=== Available records ===
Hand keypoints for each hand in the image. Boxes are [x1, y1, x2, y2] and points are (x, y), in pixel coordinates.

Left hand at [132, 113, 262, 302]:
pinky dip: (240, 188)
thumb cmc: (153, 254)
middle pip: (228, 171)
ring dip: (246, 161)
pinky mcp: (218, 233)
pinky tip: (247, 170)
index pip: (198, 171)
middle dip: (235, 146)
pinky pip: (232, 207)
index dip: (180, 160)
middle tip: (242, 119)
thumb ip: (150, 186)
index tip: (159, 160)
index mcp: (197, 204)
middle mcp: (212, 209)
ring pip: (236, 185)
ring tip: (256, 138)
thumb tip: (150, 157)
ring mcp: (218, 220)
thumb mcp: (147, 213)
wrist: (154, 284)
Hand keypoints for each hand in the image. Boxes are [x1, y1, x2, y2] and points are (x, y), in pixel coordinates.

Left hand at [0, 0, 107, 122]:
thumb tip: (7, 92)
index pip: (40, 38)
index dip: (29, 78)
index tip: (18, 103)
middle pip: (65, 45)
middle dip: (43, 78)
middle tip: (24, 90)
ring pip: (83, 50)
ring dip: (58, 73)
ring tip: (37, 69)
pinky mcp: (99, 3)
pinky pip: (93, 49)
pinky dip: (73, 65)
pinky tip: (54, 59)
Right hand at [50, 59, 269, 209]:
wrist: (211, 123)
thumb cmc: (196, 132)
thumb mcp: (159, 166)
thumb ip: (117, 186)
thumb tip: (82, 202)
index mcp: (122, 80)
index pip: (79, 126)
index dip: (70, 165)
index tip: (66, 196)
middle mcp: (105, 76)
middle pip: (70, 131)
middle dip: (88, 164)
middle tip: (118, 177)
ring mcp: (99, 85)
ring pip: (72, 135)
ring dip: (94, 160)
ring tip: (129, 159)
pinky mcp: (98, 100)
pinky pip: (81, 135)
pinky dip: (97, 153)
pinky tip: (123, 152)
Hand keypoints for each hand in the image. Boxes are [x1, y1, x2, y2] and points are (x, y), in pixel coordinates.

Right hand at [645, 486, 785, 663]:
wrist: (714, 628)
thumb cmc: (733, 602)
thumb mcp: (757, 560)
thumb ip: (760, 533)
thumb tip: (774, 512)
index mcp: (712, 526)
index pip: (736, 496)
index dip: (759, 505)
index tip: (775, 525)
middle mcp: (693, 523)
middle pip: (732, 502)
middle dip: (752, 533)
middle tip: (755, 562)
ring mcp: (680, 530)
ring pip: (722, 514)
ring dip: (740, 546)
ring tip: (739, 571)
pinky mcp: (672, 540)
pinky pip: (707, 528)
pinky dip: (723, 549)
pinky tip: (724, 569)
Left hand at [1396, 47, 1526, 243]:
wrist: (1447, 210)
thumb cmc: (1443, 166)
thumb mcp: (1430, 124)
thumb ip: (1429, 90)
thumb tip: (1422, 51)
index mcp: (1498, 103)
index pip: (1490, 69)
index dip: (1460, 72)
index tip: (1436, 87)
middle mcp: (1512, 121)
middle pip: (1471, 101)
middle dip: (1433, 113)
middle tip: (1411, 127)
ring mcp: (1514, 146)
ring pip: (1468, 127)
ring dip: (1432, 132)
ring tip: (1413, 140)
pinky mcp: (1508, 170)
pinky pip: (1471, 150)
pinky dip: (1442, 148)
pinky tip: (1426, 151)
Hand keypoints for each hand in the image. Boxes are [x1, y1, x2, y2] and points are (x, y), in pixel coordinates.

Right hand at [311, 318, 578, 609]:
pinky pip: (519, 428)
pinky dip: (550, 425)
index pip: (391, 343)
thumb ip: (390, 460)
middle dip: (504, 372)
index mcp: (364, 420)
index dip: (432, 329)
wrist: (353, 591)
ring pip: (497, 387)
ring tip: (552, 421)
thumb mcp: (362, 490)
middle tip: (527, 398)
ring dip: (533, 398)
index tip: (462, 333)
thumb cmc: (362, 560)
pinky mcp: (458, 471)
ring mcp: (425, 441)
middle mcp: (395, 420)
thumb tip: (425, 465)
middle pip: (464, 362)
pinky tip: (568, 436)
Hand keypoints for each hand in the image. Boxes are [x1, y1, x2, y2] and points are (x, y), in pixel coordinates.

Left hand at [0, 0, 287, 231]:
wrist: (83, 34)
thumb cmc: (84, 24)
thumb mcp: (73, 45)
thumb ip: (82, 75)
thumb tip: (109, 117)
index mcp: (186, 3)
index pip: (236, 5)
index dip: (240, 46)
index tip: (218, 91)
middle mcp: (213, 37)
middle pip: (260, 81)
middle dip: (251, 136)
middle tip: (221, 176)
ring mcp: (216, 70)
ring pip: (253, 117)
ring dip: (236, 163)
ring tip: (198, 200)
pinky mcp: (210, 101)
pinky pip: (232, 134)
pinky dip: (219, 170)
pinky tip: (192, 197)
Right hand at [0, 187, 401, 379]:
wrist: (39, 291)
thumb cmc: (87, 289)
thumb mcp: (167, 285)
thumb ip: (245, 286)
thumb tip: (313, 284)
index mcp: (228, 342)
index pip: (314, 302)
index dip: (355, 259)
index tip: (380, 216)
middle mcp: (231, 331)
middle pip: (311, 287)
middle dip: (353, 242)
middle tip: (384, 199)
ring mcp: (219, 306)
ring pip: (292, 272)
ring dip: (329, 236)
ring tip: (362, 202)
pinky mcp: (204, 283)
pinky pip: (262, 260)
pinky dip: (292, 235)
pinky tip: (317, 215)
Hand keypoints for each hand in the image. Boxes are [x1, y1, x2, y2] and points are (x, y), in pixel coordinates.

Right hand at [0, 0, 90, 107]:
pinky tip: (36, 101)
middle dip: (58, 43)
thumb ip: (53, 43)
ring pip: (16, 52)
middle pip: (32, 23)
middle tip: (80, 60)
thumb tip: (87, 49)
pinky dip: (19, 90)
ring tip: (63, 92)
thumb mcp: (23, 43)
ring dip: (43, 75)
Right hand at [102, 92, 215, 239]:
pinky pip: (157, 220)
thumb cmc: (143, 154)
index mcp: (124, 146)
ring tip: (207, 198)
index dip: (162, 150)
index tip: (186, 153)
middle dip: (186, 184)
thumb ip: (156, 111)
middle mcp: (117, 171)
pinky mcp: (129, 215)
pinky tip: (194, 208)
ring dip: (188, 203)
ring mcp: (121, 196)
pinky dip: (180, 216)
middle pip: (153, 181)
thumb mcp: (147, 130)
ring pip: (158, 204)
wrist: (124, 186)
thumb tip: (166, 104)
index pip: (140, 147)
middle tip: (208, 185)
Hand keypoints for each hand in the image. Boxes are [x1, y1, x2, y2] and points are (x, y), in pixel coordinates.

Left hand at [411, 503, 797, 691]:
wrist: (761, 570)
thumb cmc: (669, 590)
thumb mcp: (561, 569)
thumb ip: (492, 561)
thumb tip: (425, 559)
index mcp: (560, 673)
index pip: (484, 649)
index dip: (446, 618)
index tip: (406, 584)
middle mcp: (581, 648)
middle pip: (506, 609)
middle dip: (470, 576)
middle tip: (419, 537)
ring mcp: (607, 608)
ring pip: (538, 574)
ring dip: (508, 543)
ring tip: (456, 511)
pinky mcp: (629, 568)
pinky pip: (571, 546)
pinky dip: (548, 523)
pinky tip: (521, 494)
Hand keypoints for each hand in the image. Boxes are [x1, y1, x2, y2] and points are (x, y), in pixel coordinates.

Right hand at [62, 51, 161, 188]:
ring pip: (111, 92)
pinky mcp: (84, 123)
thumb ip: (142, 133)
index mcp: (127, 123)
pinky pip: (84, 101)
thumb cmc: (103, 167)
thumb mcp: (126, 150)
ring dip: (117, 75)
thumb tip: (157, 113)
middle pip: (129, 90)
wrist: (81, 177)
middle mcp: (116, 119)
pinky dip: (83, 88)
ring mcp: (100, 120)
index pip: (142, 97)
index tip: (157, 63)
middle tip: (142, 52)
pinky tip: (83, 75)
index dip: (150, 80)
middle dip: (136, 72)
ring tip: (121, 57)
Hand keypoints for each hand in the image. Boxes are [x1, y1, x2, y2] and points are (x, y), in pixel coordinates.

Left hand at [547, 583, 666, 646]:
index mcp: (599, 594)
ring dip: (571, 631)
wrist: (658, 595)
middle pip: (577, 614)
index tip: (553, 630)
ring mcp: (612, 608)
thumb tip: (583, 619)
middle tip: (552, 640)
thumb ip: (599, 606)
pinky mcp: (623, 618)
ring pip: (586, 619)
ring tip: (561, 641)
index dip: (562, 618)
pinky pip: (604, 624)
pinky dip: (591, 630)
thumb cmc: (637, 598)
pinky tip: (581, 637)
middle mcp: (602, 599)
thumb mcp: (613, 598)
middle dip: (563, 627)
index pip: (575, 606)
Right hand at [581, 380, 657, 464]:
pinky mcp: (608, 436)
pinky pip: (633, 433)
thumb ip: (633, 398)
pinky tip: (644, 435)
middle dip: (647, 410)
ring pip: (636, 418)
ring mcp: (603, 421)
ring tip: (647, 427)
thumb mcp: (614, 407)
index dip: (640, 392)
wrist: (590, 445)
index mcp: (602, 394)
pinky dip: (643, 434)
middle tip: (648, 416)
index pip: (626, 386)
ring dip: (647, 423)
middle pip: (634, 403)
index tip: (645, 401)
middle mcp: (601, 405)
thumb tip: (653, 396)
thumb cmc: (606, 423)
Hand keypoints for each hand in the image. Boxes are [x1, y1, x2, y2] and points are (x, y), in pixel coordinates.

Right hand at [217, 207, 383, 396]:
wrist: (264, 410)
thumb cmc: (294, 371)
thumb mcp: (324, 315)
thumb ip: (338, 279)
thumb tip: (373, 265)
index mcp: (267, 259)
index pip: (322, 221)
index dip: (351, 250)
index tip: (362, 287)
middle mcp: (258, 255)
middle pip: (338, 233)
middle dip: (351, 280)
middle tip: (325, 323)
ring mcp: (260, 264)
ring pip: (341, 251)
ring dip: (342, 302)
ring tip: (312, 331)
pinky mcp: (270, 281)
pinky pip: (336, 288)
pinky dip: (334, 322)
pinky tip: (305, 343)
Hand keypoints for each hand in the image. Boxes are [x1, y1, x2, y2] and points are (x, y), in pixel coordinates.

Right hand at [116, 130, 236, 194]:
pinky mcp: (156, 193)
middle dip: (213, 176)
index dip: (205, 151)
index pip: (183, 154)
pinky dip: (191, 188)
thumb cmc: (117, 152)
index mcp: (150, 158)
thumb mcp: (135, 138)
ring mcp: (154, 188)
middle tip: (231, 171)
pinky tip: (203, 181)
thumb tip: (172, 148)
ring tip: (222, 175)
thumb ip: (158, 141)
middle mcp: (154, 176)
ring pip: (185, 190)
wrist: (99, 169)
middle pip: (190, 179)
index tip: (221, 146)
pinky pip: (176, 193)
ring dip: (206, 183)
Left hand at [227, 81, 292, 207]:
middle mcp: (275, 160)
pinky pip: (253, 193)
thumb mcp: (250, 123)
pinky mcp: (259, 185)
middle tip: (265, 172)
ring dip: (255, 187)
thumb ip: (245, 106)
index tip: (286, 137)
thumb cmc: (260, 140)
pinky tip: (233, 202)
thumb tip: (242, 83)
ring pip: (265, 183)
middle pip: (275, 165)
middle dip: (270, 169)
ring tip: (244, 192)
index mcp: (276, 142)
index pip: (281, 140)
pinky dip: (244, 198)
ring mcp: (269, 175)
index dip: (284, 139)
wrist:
===
**About this task:**
Retype the first line of the entries and every line after it, please, through the line that contains "thumb tip: (1422, 51)". Add nothing.

**Your response:**
Hand keypoints for each hand in the image. Boxes are [x1, y1, x2, y2] and points are (x, y), in pixel coordinates.

Left hand at [132, 113, 262, 302]:
pinky dip: (240, 188)
thumb cmc: (153, 254)
middle pip: (228, 171)
ring dip: (246, 161)
pinky mcp: (218, 233)
pinky tip: (247, 170)
index pip: (198, 171)
middle dip: (235, 146)
pinky pip: (232, 207)
index dip: (180, 160)
middle tip: (242, 119)
thumb ip: (150, 186)
index tip: (159, 160)
index mcp: (197, 204)
middle mcp: (212, 209)
ring pip: (236, 185)
ring tip: (256, 138)
thumb tip: (150, 157)
ring mcp: (218, 220)
thumb mcp: (147, 213)
wrist: (154, 284)
Hand keypoints for each hand in the image. Boxes are [x1, y1, x2, y2] and points are (x, y), in pixel coordinates.

Left hand at [0, 0, 107, 122]:
thumb tip: (7, 92)
index pip: (40, 38)
index dip: (29, 78)
index tip: (18, 103)
middle pip: (65, 45)
middle dip: (43, 78)
middle tip: (24, 90)
ring pip: (83, 50)
ring dip: (58, 73)
ring tip: (37, 69)
pinky mcp: (99, 3)
pinky pip: (93, 49)
pinky dip: (73, 65)
pinky tip: (54, 59)
Right hand at [50, 59, 269, 209]:
wrist: (211, 123)
thumb cmc: (196, 132)
thumb mcp: (159, 166)
thumb ip: (117, 186)
thumb tip: (82, 202)
index mcp: (122, 80)
index pip: (79, 126)
index dip: (70, 165)
index tip: (66, 196)
middle mcp: (105, 76)
middle pip: (70, 131)
middle dip: (88, 164)
middle tip: (118, 177)
ring mcp: (99, 85)
ring pip: (72, 135)
ring dip: (94, 160)
ring tip: (129, 159)
pinky mcp: (98, 100)
pinky pip: (81, 135)
pinky dip: (97, 153)
pinky tip: (123, 152)
Hand keypoints for each hand in the image. Boxes are [x1, y1, x2, y2] and points are (x, y), in pixel coordinates.

Right hand at [645, 486, 785, 663]:
wrist: (714, 628)
thumb cmc: (733, 602)
thumb mcp: (757, 560)
thumb ip: (760, 533)
thumb tip: (774, 512)
index mcp: (712, 526)
index pip: (736, 496)
index dip: (759, 505)
index tip: (775, 525)
middle mcp: (693, 523)
middle pip: (732, 502)
middle dip: (752, 533)
middle tip: (755, 562)
ring mcp: (680, 530)
ring pip: (722, 514)
ring dip: (740, 546)
ring tip: (739, 571)
pinky mcp: (672, 540)
pinky pip: (707, 528)
pinky dip: (723, 549)
pinky tip: (724, 569)
Left hand at [1396, 47, 1526, 243]:
wrist: (1447, 210)
thumb cmc: (1443, 166)
thumb mcp: (1430, 124)
thumb ip: (1429, 90)
thumb tip: (1422, 51)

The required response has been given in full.